EXCERPTED DATA:
:::::

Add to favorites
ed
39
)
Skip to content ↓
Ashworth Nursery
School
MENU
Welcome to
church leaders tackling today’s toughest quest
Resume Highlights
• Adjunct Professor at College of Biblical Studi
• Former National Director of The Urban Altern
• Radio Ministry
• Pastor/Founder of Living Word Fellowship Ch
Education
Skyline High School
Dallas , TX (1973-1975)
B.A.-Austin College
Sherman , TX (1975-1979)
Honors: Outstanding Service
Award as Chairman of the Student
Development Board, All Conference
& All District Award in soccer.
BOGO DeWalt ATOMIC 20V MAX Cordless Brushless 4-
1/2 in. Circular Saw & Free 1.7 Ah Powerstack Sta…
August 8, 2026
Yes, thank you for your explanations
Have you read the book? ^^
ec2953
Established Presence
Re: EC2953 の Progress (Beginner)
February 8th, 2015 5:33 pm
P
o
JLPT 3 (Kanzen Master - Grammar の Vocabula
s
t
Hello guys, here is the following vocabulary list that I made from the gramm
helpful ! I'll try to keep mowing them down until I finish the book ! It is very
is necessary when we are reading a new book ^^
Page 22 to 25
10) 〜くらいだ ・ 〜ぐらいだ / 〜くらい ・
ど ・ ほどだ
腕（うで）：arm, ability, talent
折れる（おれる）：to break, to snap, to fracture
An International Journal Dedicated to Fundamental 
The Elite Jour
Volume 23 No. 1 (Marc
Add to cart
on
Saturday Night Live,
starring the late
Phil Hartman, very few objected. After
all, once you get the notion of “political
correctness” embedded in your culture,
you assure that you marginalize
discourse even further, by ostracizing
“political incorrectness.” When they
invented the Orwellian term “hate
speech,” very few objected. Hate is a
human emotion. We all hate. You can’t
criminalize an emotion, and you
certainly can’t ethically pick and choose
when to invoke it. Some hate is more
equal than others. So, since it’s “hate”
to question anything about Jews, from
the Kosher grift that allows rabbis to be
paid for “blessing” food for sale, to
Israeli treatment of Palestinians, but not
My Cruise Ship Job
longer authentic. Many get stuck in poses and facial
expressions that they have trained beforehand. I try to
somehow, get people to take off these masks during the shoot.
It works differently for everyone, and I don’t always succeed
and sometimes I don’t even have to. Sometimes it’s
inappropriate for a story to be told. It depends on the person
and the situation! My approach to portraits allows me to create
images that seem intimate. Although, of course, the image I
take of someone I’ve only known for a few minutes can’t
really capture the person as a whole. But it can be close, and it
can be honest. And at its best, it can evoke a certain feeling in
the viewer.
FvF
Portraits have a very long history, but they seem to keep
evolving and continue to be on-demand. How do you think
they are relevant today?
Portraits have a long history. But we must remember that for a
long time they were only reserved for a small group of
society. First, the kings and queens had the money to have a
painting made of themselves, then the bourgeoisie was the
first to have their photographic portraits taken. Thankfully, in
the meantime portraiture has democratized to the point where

:::::

Please copy out all of the lines above exactly as they appear, character for character.

Add to favorites
ed
39
)
Skip to content ↓
Ashworth Nursery
School
MENU
Welcome to
church leaders tackling today’s toughest quest
Resume Highlights
• Adjunct Professor at College of Biblical Studi
• Former National Director of The Urban Altern
• Radio Ministry
• Pastor/Founder of Living Word Fellowship Ch
Education
Skyline High School
Dallas , TX (1973-1975)
B.A.-Austin College
Sherman , TX (1975-1979)
Honors: Outstanding Service
Award as Chairman of the Student
Development Board, All Conference
& All District Award in soccer.
BOGO DeWalt ATOMIC 20V MAX Cordless Brushless 4-
1/2 in. Circular Saw & Free 1.7 Ah Powerstack Sta…
August 8, 2026
Yes, thank you for your explanations
Have you read the book? ^^
ec2953
Established Presence
Re: EC2953 の Progress (Beginner)
February 8th, 2015 5:33 pm
P
o
JLPT 3 (Kanzen Master - Grammar の Vocabula
s
t
Hello guys, here is the following vocabulary list that I made from the gramm
helpful ! I'll try to keep mowing them down until I finish the book ! It is very
is necessary when we are reading a new book ^^
Page 22 to 25
10) 〜くらいだ ・ 〜ぐらいだ / 〜くらい ・
ど ・ ほどだ
腕（うで）：arm, ability, talent
折れる（おれる）：to break, to snap, to fracture
An International Journal Dedicated to Fundamental 
The Elite Jour
Volume 23 No. 1 (Marc
Add to cart
on
Saturday Night Live,
starring the late
Phil Hartman, very few objected. After
all, once you get the notion of “political
correctness” embedded in your culture,
you assure that you marginalize
discourse even further, by ostracizing
“political incorrectness.” When they
invented the Orwellian term “hate
speech,” very few objected. Hate is a
human emotion. We all hate. You can’t
criminalize an emotion, and you
certainly can’t ethically pick and choose
when to invoke it. Some hate is more
equal than others. So, since it’s “hate”
to question anything about Jews, from
the Kosher grift that allows rabbis to be
paid for “blessing” food for sale, to
Israeli treatment of Palestinians, but not
My Cruise Ship Job
longer authentic. Many get stuck in poses and facial
expressions that they have trained beforehand. I try to
somehow, get people to take off these masks during the shoot.
It works differently for everyone, and I don’t always succeed
and sometimes I don’t even have to. Sometimes it’s
inappropriate for a story to be told. It depends on the person
and the situation! My approach to portraits allows me to create
images that seem intimate. Although, of course, the image I
take of someone I’ve only known for a few minutes can’t
really capture the person as a whole. But it can be close, and it
can be honest. And at its best, it can evoke a certain feeling in
the viewer.
FvF
Portraits have a very long history, but they seem to keep
evolving and continue to be on-demand. How do you think
they are relevant today?
Portraits have a long history. But we must remember that for a
long time they were only reserved for a small group of
society. First, the kings and queens had the money to have a
painting made of themselves, then the bourgeoisie was the
first to have their photographic portraits taken. Thankfully, in
the meantime portraiture has democratized to the point where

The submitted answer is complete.